→ THE RECORDS
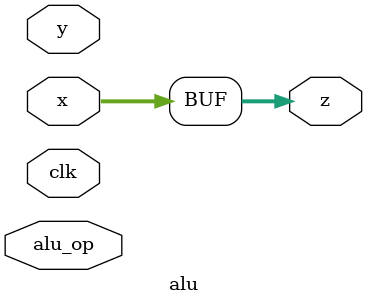
<source format=v>
module alu(clk, alu_op, x, y, z);
  input           clk;
  input           alu_op;
  input   [15:0]   x;
  input   [15:0]   y;
  output  [15:0]   z;
  
  assign z = x;
endmodule

</source>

→ YOUR TASK
Search the entries for the word "input" and copy every line that holds it.

→ ANSWER TO THE PROBLEM
  input           clk;
  input           alu_op;
  input   [15:0]   x;
  input   [15:0]   y;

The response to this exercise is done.